Statistical Analysis Finds LLM Code Quality Flat Since Early 2025

A statistical reanalysis of METR's SWE-Bench data, posted March 12 by blogger kqr (entropicthoughts.com), finds that AI-generated code quality — measured by whether a human maintainer would approve it for merging, not just whether it passes automated tests — has been flat since early 2025.

The underlying data comes from METR, an independent AI safety and evaluation organization that had flagged a significant gap between two success criteria. On SWE-Bench, code that passes automated tests performs far better than code a maintainer would actually merge: the 50% success horizon drops from 50 minutes to just 8 minutes under the stricter criterion. That gap alone reframes how to read most LLM coding benchmarks.

Using leave-one-out cross-validation, kqr tested three models against METR's merge rate data. A gentle upward slope — the trend METR itself suggested — scored a Brier score of 0.0129. A step function scored 0.0117. A flat constant predicting zero change across the entire period scored best at 0.0100. kqr's reading: a real capability jump happened in late 2024, then stopped. The merge rate since early 2025 is essentially a horizontal line.

Reaction on Hacker News pushed back in useful ways. Commenter wongarsu argued the METR graph does show visible improvement across Claude Sonnet 3.7, Opus 4.0, and Sonnet 4.5, and that GPT-5 should be treated as an outlier — a single OpenAI data point that skews the overall picture. Commenter aerhardt offered a practitioner's view: agentic tools like Claude Code and OpenAI's Codex have genuinely improved terminal-based workflows, but the underlying code still tends toward over-engineered control flow, unsound architecture, and superficial fixes. A third commenter pointed to a possible structural explanation for the plateau: frontier labs have shifted from raw parameter scaling toward agentic post-training, which may show up as product-level improvement without moving benchmark numbers.

kqr closes with a pointed observation: neither Anthropic nor Google has released METR-style merge rate evaluations for their newest models, leaving capability claims unverified against the one metric that showed a plateau.

### [RECORD EXTRACTS]
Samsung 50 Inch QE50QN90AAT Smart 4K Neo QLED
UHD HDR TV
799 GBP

--

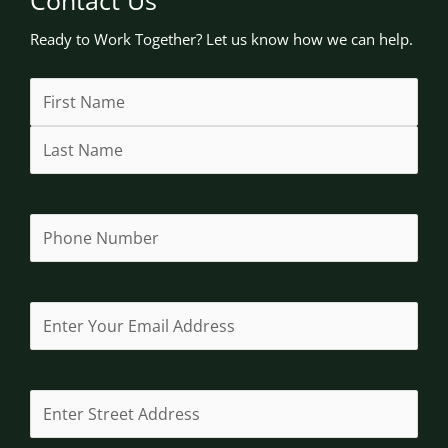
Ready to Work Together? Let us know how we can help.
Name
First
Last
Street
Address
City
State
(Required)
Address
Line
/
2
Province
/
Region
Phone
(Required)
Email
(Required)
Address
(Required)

### [WHAT THE TASK ASKS]
Reproduce word for word the passage of the article on LLM code quality between "kqr closes with" and "showed a plateau.", inclusive. Work only from the text; the records play no part here.

### [RESPONSE BELOW]
kqr closes with a pointed observation: neither Anthropic nor Google has released METR-style merge rate evaluations for their newest models, leaving capability claims unverified against the one metric that showed a plateau.